Sometimes I find my anchors in surprising places. Mousekin’s Christmas Eve particularly stands out from the mounds of Christmas picture books we read all December long. I kind of know how Mousekin feels, scurrying through the cold, dark, lonely Christmas Eve looking for home, and ultimately finding shelter in the warm hay of the manger close to Jesus. Quite a Mousekin culture has grown up in our home around these sweet books. Half Pint toiled long one afternoon gluing and painting a house for our own little Mousekin. And Mousekin’s friends have a strange way of multiplying around here. I envision apartment-building contracting in Half-Pint’s future!
Christmas should be fun and magical, too, not all serious contemplation, right? The girls were entranced with The Story Orchestra‘s version of The Nutcracker, and I still hear them humming snatches of the music while falling asleep at night. The snippets of music in the books are quite short, so I supplemented by playing the full score while driving in the car. We also watched excerpts on YouTube, particularly the Russian dance over and over ad infinitum.
I feared that attempting crafts might add unnecessary chaos to the season, but instead it proved lifegiving, and I felt closer to the girls while crafting together. Flutterbudget possesses an uncanny knack for sniffing out “pea and stick” crafts a mile away – those “futilities” Charlotte Mason condemned – so I work hard to find crafts of the useful and beauty-bestowing sort. Both girls especially enjoyed rolling beeswax candles for our Advent wreath, and I reveled in the planet’s one-and-only mess-free kids’ craft.
I always try to find a couple of crafts that we can give as gifts in the elusive effort to make Christmas more about giving than getting. We made lavender sachets this year. The girls drew on muslin with fabric markers, I sewed them into pouches, and then we filled them with one part dried lavender and two parts uncooked rice. They also make excellent bean bags for the younger set!
I had been eyeing some beautiful pressed flower ornaments from the Twig and Toadstool blog since summertime. I tried pressing flowers from our own garden but the results were anything but gift-worthy, so to Amazon I turned for the pressed flowers.
With one problem readily solved, I cheerfully turned to whipping up the clay. You would think I would have learned by now to read the directions. Little did I realize until far too late that I needed to actually cook the stuff on the stove. Instead of beautiful white clay, much to my dismay, I created that horrifying Ooblek stuff that I’ve spent six years of motherhood successfully avoiding. Flutterbudget was, of course, delighted. Take things as they come, you say? All right, let’s throw in half a bottle of blue food coloring and seize the day!

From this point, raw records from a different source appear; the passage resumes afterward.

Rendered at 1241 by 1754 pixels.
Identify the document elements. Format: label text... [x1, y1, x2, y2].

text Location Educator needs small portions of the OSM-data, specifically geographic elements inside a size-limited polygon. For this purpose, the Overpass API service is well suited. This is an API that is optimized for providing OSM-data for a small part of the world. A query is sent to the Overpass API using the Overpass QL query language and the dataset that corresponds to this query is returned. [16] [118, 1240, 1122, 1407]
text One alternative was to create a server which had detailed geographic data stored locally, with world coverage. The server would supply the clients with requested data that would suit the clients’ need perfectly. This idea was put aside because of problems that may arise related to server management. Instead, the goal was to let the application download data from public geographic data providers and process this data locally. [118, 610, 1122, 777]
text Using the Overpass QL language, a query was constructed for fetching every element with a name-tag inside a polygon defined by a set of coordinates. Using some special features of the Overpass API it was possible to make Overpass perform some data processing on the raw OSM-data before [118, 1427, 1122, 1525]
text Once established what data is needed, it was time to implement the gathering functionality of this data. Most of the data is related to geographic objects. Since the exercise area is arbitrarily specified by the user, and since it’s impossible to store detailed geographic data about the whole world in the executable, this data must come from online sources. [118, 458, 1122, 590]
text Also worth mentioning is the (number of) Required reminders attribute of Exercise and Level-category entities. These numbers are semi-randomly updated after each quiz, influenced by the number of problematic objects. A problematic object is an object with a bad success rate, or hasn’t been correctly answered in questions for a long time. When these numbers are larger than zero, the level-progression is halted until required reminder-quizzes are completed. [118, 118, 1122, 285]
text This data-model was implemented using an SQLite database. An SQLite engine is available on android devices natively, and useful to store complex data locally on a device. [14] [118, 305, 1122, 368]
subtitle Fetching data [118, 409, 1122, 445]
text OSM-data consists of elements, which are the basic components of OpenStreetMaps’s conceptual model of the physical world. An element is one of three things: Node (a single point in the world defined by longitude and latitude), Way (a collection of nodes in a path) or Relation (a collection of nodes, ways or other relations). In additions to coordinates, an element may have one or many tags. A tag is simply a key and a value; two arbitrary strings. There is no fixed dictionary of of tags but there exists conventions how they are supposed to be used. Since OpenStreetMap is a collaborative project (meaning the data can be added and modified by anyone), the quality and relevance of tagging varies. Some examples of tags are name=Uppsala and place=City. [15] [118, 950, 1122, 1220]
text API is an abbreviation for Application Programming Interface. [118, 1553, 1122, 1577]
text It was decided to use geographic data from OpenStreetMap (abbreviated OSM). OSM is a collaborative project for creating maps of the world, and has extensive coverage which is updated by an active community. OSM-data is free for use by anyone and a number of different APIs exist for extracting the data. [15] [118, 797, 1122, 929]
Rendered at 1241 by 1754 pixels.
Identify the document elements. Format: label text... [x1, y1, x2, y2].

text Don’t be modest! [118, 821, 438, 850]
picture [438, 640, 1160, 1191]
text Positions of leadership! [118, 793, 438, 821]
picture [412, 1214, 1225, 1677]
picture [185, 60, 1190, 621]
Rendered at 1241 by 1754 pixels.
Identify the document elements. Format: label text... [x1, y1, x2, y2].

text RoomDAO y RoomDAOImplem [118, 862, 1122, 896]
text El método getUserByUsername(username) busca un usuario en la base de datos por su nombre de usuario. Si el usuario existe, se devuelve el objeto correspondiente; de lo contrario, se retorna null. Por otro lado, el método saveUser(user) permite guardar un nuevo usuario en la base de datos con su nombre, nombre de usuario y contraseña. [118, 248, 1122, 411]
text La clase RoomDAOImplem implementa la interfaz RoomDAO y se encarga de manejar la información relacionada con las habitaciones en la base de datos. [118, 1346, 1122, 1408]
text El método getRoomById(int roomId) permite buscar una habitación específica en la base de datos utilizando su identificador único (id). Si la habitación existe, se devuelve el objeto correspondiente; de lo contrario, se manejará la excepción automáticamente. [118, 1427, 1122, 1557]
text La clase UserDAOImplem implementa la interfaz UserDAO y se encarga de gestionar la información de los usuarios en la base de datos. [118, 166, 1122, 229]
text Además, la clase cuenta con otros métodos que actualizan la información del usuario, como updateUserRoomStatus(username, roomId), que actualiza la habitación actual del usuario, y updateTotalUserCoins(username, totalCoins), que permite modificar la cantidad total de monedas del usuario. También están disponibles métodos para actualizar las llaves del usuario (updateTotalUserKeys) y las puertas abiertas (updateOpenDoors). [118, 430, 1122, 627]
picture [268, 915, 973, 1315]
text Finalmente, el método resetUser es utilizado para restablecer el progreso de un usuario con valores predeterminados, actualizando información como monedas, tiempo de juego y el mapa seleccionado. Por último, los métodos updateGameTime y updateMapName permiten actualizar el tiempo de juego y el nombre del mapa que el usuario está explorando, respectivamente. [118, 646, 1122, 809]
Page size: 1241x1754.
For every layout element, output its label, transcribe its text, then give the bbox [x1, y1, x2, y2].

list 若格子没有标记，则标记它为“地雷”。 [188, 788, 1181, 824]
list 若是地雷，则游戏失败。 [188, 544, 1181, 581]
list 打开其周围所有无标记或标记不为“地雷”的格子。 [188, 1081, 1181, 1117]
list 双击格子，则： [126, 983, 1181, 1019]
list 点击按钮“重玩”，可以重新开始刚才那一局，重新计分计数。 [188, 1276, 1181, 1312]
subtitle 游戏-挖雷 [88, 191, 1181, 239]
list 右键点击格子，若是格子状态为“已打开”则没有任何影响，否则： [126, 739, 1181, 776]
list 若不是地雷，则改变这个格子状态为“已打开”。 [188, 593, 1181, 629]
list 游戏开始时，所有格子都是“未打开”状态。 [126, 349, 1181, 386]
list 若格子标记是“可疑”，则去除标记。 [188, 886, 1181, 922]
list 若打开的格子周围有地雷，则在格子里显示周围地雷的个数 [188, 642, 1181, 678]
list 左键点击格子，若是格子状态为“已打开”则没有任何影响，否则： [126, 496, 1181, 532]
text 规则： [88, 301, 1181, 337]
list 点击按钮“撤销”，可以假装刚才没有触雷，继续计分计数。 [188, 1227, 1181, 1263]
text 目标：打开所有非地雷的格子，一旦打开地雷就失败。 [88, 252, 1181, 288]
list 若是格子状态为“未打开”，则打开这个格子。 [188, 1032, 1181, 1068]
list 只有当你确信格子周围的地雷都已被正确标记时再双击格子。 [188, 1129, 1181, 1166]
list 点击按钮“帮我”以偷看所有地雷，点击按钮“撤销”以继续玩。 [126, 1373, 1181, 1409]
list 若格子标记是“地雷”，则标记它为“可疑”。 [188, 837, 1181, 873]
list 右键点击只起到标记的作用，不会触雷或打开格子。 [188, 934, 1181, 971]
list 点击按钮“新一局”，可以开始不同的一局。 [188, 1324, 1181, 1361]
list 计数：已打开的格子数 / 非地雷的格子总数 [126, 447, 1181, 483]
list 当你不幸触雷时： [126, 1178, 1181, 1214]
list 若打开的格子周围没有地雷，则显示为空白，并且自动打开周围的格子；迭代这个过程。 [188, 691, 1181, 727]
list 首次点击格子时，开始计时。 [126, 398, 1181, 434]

All’s well that ends well, as Ma Ingalls would say. We survived to cook clay another day, and all the recipients were quite pleased with their gifts.
Perhaps the most anchoring part of this Advent season, though, was watching our big woods fill up with snow for the first time since Flutterbudget’s babyhood. My homeschool mama heart delighted to hear them ask if they could go “study snow.”
Armed with magnifying glasses and black foam sheets, we marveled over the intricate crystals. After a little serious study and plenty of shenanigans, we curled up with hot chocolate and enjoyed the gorgeous photos in The Story of Snow. How are you anchoring yourself to hope, joy and His presence this Advent season?